Personal information
- Full name: Robert John Nichol
- Born: 14 March 1924 Galashiels, Selkirkshire, Scotland
- Died: 29 May 1996 (aged 72) Melrose, Roxburghshire, Scotland
- Batting: Right-handed
- Bowling: Right-arm fast-medium
- Relations: David Nichol (brother) William Nichol (brother)

Domestic team information
- 1951–1955: Scotland

Career statistics
| Competition | First-class |
| Matches | 7 |
| Runs scored | 67 |
| Batting average | 8.37 |
| 100s/50s | –/– |
| Top score | 19 |
| Balls bowled | 1,128 |
| Wickets | 12 |
| Bowling average | 42.08 |
| 5 wickets in innings | 1 |
| 10 wickets in match | – |
| Best bowling | 5/87 |
| Catches/stumpings | 5/– |
- Source: Cricinfo, 22 July 2022

= Robert Nichol (cricketer) =

Scottish cricketer

Robert John Nichol (14 March 1924 — 29 May 1996) was a Scottish first-class cricketer.

Nichol was born at Galashiels in March 1924, where he was educated at Galashiels Academy.
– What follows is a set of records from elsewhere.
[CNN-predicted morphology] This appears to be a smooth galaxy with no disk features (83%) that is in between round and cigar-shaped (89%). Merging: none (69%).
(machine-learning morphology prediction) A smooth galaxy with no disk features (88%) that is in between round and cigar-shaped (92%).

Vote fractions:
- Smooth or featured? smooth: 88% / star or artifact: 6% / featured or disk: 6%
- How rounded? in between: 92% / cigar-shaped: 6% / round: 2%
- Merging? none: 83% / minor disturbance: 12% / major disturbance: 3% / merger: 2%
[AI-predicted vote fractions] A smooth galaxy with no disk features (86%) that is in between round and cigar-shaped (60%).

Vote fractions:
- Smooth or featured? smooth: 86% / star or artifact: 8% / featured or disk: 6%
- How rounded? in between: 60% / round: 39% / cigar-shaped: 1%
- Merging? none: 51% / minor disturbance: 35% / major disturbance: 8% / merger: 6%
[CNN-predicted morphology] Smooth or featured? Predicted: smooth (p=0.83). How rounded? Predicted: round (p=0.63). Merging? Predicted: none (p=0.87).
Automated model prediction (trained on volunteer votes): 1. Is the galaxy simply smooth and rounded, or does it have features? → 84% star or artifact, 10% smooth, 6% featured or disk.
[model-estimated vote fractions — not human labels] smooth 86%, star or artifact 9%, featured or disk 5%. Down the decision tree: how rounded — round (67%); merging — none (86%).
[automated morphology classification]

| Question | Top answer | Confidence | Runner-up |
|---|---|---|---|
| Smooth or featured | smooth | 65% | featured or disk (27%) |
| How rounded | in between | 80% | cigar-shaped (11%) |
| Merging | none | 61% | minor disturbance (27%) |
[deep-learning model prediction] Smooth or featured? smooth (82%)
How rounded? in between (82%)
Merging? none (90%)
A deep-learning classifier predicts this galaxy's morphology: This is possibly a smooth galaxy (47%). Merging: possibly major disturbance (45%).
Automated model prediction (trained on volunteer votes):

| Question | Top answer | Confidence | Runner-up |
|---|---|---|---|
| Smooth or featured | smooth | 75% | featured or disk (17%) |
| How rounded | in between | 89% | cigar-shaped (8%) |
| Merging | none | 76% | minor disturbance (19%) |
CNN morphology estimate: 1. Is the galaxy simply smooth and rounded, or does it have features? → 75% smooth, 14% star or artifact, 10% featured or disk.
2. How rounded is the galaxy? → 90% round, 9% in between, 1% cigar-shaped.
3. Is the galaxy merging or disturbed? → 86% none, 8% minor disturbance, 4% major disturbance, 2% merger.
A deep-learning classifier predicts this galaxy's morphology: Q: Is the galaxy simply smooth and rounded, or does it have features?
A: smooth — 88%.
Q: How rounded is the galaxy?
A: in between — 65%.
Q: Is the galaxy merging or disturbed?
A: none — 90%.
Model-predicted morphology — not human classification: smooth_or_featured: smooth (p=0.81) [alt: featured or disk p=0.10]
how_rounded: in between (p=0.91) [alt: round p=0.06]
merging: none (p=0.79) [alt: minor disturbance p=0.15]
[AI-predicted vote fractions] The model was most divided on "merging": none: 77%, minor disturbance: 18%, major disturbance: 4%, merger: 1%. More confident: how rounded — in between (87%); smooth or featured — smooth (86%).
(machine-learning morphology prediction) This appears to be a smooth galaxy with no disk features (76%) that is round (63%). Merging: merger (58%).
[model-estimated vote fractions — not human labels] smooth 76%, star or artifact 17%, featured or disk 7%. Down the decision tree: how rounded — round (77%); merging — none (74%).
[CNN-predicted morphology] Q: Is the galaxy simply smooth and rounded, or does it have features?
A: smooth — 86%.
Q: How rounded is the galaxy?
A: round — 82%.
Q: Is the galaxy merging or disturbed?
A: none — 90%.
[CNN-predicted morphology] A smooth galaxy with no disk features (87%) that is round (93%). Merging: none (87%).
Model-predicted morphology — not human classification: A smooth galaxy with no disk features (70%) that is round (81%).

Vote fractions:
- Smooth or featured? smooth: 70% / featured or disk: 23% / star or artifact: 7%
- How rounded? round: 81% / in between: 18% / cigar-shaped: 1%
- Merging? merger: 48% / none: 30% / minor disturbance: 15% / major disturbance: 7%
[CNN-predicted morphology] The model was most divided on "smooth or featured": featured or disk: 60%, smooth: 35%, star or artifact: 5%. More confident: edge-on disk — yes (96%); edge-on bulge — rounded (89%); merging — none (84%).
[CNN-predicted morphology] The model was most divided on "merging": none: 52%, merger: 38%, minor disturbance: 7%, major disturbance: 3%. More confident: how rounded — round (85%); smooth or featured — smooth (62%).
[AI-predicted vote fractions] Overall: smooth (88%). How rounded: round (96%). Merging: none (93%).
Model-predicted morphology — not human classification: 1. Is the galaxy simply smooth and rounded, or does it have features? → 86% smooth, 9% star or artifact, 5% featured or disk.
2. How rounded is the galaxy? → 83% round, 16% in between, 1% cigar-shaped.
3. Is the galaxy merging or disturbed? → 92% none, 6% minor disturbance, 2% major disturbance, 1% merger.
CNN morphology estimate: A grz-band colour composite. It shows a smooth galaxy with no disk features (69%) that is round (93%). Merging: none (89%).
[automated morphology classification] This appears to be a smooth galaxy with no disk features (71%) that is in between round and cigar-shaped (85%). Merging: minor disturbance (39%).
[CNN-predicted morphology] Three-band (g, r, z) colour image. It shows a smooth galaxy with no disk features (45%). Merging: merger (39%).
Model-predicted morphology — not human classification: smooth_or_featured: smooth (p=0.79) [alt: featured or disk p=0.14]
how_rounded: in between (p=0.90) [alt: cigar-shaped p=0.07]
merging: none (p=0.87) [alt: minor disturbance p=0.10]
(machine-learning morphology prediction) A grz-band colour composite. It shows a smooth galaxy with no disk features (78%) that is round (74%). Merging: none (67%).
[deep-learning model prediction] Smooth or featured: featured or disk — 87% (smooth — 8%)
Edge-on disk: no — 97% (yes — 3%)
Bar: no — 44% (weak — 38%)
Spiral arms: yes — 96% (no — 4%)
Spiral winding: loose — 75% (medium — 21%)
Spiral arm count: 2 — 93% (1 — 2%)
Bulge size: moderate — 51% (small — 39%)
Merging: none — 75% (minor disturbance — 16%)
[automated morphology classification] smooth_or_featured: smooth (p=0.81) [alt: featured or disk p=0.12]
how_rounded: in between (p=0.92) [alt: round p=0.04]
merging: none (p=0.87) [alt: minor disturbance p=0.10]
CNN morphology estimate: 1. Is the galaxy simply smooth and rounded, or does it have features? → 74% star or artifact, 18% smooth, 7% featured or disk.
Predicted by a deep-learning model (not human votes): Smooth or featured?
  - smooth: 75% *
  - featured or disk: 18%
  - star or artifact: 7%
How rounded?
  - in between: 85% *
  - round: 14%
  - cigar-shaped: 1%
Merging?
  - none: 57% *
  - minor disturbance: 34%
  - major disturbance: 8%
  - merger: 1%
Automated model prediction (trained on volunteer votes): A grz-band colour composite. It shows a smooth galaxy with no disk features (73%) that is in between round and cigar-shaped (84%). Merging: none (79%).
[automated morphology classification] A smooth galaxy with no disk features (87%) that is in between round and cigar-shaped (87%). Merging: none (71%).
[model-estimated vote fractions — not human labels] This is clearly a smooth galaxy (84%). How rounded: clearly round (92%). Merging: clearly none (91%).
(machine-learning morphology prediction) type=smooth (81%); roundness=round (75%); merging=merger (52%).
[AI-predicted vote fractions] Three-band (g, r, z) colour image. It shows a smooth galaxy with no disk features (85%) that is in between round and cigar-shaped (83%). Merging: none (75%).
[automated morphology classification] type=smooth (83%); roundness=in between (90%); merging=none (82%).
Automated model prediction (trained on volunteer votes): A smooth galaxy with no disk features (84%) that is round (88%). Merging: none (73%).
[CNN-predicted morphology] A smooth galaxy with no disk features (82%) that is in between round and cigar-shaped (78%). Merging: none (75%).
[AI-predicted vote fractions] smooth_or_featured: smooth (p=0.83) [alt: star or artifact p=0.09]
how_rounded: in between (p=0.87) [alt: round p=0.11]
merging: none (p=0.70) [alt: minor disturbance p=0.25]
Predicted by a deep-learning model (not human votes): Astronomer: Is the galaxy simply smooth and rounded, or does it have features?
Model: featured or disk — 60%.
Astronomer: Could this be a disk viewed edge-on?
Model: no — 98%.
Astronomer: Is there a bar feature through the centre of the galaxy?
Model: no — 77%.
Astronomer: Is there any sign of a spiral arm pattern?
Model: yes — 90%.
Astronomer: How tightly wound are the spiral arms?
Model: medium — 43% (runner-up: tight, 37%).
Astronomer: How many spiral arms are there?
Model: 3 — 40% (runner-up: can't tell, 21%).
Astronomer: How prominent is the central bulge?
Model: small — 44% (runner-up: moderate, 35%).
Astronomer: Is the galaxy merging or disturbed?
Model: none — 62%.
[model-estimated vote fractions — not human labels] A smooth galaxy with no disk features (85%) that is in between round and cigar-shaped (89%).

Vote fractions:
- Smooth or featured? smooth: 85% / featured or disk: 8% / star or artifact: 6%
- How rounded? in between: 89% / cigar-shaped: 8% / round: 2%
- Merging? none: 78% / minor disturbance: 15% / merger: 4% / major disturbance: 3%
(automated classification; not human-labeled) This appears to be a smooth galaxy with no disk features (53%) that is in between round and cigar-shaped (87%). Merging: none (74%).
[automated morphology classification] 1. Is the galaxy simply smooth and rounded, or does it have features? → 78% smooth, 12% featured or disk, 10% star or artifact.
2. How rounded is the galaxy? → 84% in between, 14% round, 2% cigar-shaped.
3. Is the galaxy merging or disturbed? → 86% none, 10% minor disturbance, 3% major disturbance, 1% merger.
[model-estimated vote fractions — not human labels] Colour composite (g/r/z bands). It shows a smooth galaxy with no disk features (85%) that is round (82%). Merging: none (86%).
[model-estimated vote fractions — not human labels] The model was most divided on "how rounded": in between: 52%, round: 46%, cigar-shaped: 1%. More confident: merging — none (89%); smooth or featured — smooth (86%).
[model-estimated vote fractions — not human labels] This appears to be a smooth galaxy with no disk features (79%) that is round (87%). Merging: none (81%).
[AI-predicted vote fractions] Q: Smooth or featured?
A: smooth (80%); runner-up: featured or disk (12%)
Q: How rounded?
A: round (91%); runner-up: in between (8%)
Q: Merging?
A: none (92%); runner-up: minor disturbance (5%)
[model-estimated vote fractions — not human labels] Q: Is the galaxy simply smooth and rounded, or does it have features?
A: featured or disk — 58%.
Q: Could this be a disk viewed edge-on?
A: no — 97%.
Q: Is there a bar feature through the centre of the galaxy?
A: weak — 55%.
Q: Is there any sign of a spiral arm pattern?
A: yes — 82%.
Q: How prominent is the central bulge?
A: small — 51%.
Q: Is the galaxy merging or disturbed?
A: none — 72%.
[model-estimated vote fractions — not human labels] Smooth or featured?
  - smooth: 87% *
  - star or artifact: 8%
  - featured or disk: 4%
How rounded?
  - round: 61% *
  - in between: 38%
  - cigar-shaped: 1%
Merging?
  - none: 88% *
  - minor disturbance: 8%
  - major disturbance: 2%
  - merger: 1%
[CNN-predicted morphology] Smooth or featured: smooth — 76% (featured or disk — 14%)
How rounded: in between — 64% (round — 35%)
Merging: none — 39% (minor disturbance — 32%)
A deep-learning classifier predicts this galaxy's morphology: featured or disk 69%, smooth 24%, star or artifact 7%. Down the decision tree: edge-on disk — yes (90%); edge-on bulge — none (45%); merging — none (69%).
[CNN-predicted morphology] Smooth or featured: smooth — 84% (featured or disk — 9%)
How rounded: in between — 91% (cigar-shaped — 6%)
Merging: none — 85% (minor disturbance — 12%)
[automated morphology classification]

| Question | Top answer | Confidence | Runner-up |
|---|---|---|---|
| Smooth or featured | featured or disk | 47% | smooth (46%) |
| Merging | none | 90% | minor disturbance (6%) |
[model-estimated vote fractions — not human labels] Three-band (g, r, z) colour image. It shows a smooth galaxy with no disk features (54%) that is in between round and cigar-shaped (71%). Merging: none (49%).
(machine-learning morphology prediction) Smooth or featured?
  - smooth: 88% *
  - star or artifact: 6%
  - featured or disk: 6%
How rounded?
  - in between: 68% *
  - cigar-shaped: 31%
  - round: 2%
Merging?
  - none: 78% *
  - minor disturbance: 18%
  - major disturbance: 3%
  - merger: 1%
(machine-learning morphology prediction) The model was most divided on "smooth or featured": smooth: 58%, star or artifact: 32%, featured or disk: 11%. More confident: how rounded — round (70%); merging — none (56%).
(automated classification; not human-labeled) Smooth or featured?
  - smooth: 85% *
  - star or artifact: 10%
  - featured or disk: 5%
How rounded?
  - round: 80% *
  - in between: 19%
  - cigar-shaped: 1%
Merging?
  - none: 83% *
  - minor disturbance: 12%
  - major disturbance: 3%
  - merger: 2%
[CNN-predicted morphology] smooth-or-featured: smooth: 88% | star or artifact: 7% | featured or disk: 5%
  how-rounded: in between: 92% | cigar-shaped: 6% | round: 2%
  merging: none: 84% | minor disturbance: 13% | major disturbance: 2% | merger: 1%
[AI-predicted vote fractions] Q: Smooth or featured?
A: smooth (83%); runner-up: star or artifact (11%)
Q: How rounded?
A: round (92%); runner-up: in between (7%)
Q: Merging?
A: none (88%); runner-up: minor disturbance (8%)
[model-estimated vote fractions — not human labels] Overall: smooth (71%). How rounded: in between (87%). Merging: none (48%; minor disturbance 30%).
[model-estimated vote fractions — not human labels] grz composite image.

A club cricketer for Gala Cricket Club, he made his debut for Scotland in first-class cricket against Yorkshire at Scarborough on Scotland's 1951 tour of England. His next appearance for Scotland came two years later in 1953 against the same opposition in Glasgow, with Nichol playing first-class cricket for Scotland until 1955, making seven appearances. Playing in the Scottish side as a right-arm fast-medium bowler, he took 12 wickets at an average of 42.08; he took one five wicket haul, with figures of 5 for 87 against Yorkshire in 1953. As a tailend batsman, he scored 67 runs with a highest score of 19. A wool spinner by profession, Nichol died at Melrose in May 1996. His brother's, David and William, were also first-class cricketers.